We sat down with Michael and asked him 5 questions to get to know more about him and his course.
What about teaching for Entertainment Studies are you most looking forward to?
Teaching film studies for UCLA is a big deal for me! Obviously, it’s long been one of the best and most prestigious universities for film, one I’ve admired from afar my whole life. I’m honored and humbled to uphold the legacy of quality and excellence.
What do you hope students get out of your course?
The same thing I always hope my students get: enlightenment. We are all steeped in visual entertainment – movies, TV, games, YouTube – but most of us are passive consumers. I want my students to become visually literate, to have a much enhanced understanding of how visual media works and is put together, so they can better appreciate what they watch and bring more critical awareness to it.
What is one thing you want students to know before they begin your class?
I don’t subscribe to the traditional notion of “great films” or “great directors,” which is subjective, and which has historically not been inclusive, privileging white, straight, male, Western directors and stories. The AFI Hundred Greatest Films, for example, features mostly these kinds of films, and ignores large swaths of U.S. film history. In this course, we will analyze films by a diverse array of filmmakers including Spike Lee, Alejandro González Iñárritu, Todd Haynes, George Miller, Nia DaCosta, and Patty Jenkins.
What are you watching or listening to these days that you are enjoying?
Just finished Season 2 of Succession on HBO, which was ridiculously entertaining. A recent film I watched was Olivia Wilde’s Booksmart, which I thought was good enough to enter the pantheon of classic high school movies.
What’s the best piece of advice you would give to someone aspiring to break into your field?
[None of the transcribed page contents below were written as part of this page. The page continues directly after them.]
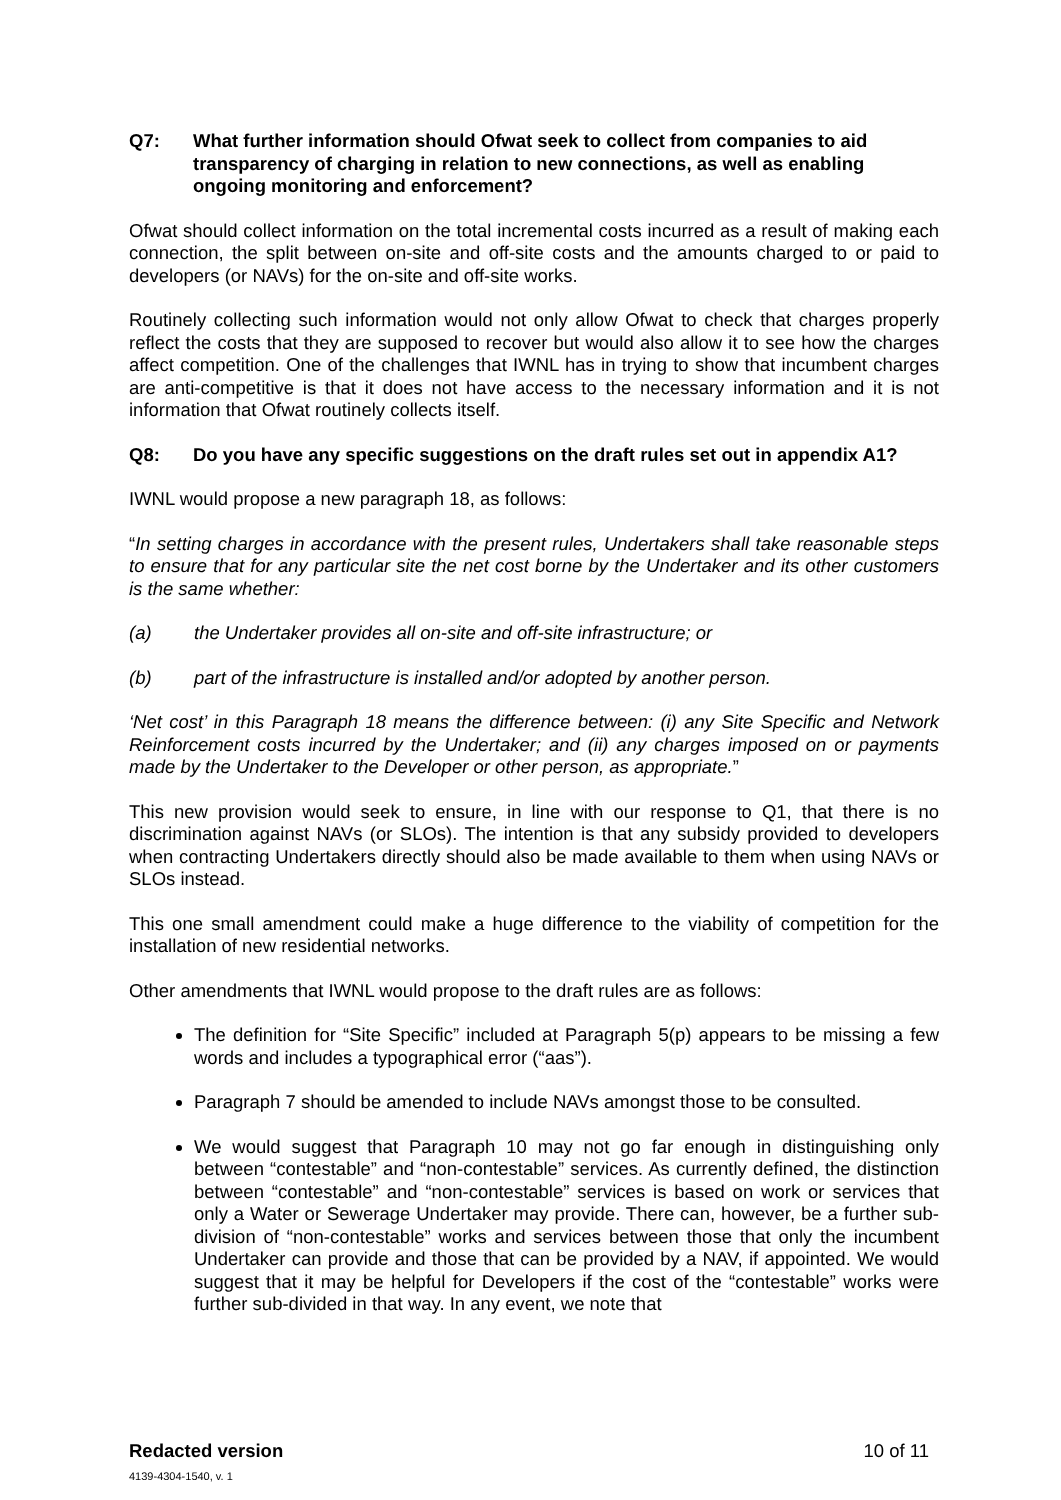Q7: What further information should Ofwat seek to collect from companies to aid transparency of charging in relation to new connections, as well as enabling ongoing monitoring and enforcement?
Ofwat should collect information on the total incremental costs incurred as a result of making each connection, the split between on-site and off-site costs and the amounts charged to or paid to developers (or NAVs) for the on-site and off-site works.
Routinely collecting such information would not only allow Ofwat to check that charges properly reflect the costs that they are supposed to recover but would also allow it to see how the charges affect competition. One of the challenges that IWNL has in trying to show that incumbent charges are anti-competitive is that it does not have access to the necessary information and it is not information that Ofwat routinely collects itself.
Q8: Do you have any specific suggestions on the draft rules set out in appendix A1?
IWNL would propose a new paragraph 18, as follows:
“In setting charges in accordance with the present rules, Undertakers shall take reasonable steps to ensure that for any particular site the net cost borne by the Undertaker and its other customers is the same whether:
(a) the Undertaker provides all on-site and off-site infrastructure; or
(b) part of the infrastructure is installed and/or adopted by another person.
‘Net cost’ in this Paragraph 18 means the difference between: (i) any Site Specific and Network Reinforcement costs incurred by the Undertaker; and (ii) any charges imposed on or payments made by the Undertaker to the Developer or other person, as appropriate.”
This new provision would seek to ensure, in line with our response to Q1, that there is no discrimination against NAVs (or SLOs). The intention is that any subsidy provided to developers when contracting Undertakers directly should also be made available to them when using NAVs or SLOs instead.
This one small amendment could make a huge difference to the viability of competition for the installation of new residential networks.
Other amendments that IWNL would propose to the draft rules are as follows:
The definition for “Site Specific” included at Paragraph 5(p) appears to be missing a few words and includes a typographical error (“aas”).
Paragraph 7 should be amended to include NAVs amongst those to be consulted.
We would suggest that Paragraph 10 may not go far enough in distinguishing only between “contestable” and “non-contestable” services. As currently defined, the distinction between “contestable” and “non-contestable” services is based on work or services that only a Water or Sewerage Undertaker may provide. There can, however, be a further sub-division of “non-contestable” works and services between those that only the incumbent Undertaker can provide and those that can be provided by a NAV, if appointed. We would suggest that it may be helpful for Developers if the cost of the “contestable” works were further sub-divided in that way. In any event, we note that
Redacted version
4139-4304-1540, v. 1
10 of 11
There aren’t a lot of jobs teaching film studies full time anymore – most places want people to teach film production because it’s “practical.” In general, the road to a career as a scholar in the Humanities is much tougher than it used to be. Our society doesn’t value knowledge for knowledge’s sake the way it once did. Only head down that path if you really love it, and if you’re prepared to do the hard work to make yourself very competitive.